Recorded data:
- - - - - - -

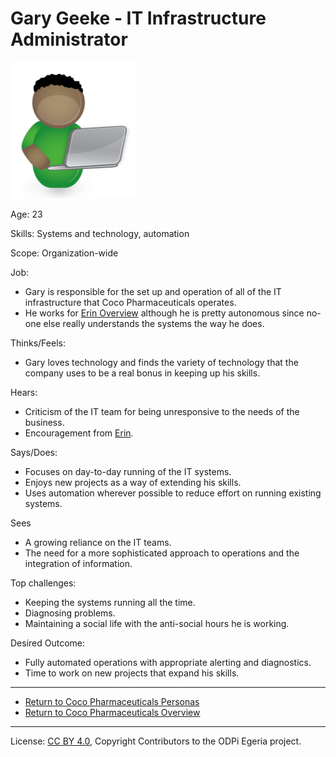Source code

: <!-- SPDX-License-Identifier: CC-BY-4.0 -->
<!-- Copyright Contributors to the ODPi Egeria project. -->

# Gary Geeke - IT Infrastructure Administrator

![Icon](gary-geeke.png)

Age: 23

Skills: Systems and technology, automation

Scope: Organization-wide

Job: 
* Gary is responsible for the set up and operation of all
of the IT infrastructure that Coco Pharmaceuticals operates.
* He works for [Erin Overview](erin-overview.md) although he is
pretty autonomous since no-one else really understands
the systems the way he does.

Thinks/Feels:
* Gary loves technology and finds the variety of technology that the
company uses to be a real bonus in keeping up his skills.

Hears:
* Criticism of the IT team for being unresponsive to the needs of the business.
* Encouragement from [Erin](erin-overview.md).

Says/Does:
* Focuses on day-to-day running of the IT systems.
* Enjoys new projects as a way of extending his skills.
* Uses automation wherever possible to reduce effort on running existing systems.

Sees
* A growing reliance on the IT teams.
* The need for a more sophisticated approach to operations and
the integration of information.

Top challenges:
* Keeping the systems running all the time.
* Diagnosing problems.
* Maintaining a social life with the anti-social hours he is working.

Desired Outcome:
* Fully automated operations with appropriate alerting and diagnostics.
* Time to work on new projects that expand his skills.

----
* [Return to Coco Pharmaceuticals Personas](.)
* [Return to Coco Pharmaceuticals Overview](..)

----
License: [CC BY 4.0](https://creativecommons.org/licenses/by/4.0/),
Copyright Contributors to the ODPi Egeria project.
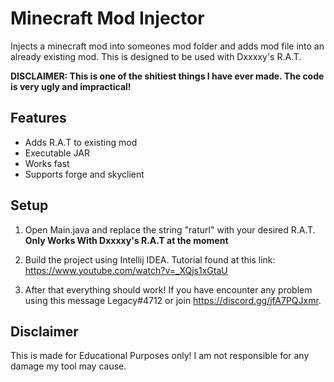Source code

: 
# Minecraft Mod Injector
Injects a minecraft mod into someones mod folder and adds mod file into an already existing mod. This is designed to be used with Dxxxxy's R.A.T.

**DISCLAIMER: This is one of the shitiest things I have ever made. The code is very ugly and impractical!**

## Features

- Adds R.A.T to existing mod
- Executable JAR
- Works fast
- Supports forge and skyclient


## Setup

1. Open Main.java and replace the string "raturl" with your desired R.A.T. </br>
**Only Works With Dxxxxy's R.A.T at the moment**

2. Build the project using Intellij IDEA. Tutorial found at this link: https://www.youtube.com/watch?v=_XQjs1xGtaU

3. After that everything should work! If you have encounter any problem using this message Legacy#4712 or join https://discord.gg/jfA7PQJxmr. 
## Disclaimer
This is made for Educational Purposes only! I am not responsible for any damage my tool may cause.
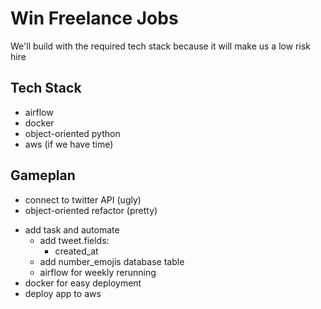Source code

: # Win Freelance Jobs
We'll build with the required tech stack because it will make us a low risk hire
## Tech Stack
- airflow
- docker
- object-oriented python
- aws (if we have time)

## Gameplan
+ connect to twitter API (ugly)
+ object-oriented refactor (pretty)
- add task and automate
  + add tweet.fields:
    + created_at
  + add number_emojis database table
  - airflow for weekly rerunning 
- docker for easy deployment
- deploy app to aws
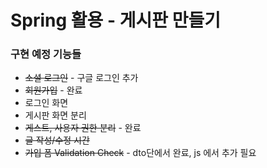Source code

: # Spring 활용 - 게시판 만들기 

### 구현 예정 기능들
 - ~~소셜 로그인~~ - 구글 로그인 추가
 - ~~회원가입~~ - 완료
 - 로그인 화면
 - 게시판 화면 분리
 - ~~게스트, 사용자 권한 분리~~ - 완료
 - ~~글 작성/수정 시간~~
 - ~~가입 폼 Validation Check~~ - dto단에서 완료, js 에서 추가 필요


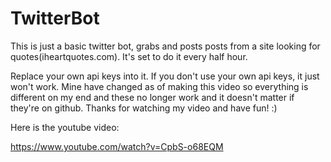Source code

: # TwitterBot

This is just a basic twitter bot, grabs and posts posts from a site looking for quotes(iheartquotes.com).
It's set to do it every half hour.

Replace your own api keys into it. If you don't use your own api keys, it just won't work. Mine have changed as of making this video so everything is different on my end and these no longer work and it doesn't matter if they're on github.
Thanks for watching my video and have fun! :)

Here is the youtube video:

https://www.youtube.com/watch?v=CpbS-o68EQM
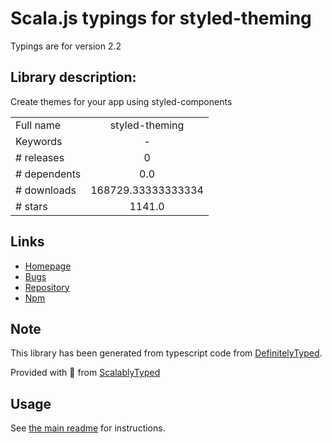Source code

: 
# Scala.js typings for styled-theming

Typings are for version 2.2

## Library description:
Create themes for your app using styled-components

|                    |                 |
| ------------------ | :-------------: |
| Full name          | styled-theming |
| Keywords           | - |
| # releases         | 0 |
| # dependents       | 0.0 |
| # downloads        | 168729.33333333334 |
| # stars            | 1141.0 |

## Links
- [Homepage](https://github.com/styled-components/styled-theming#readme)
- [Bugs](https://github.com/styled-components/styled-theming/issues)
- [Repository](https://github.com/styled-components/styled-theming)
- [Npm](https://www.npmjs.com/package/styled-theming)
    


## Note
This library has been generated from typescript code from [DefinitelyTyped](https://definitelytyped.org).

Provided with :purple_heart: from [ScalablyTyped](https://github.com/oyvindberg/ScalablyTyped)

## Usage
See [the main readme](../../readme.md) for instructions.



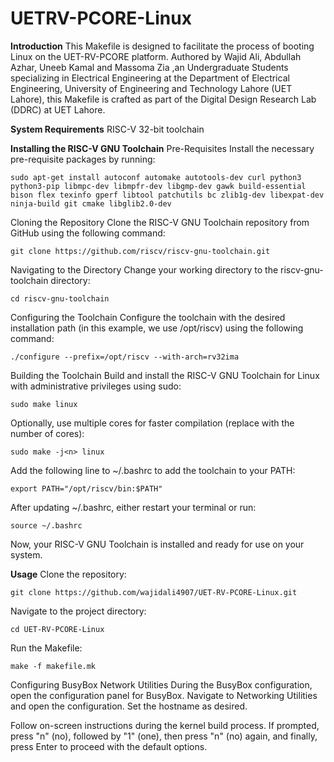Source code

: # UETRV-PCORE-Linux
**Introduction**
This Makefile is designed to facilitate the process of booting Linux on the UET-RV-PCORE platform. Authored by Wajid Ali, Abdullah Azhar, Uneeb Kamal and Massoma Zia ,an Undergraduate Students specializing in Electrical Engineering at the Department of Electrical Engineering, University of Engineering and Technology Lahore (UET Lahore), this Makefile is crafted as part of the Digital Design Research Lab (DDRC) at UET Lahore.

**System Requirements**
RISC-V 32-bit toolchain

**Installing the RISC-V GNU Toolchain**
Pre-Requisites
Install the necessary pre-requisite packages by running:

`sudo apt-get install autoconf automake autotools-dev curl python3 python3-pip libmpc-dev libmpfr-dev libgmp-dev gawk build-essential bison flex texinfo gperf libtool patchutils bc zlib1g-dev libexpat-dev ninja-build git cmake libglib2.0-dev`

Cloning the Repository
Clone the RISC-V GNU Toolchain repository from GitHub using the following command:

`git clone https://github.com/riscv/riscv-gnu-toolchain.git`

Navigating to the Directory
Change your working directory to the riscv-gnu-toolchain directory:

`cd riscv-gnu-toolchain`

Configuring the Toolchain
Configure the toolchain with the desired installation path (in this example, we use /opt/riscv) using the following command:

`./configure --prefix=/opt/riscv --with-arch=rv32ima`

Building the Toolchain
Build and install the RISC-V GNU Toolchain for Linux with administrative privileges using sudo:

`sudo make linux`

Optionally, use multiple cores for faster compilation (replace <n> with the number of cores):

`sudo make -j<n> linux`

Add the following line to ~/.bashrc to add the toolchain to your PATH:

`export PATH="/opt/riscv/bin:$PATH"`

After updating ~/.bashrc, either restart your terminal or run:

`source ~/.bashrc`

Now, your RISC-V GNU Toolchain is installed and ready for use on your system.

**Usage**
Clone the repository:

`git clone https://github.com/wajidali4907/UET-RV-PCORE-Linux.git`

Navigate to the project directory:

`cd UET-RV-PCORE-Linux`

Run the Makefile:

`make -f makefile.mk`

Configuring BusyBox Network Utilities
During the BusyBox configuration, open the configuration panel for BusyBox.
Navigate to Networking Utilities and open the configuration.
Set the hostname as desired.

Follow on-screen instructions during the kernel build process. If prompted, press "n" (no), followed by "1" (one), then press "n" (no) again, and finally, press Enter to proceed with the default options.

- - - - - - -

What you are asked to do:
Return, word for word, the lines of the material above, starting at the line that contains "Navigating to the Directory" and ending at the line that contains "Add the following", with both of those lines included.

Response area:
Navigating to the Directory
Change your working directory to the riscv-gnu-toolchain directory:

`cd riscv-gnu-toolchain`

Configuring the Toolchain
Configure the toolchain with the desired installation path (in this example, we use /opt/riscv) using the following command:

`./configure --prefix=/opt/riscv --with-arch=rv32ima`

Building the Toolchain
Build and install the RISC-V GNU Toolchain for Linux with administrative privileges using sudo:

`sudo make linux`

Optionally, use multiple cores for faster compilation (replace <n> with the number of cores):

`sudo make -j<n> linux`

Add the following line to ~/.bashrc to add the toolchain to your PATH:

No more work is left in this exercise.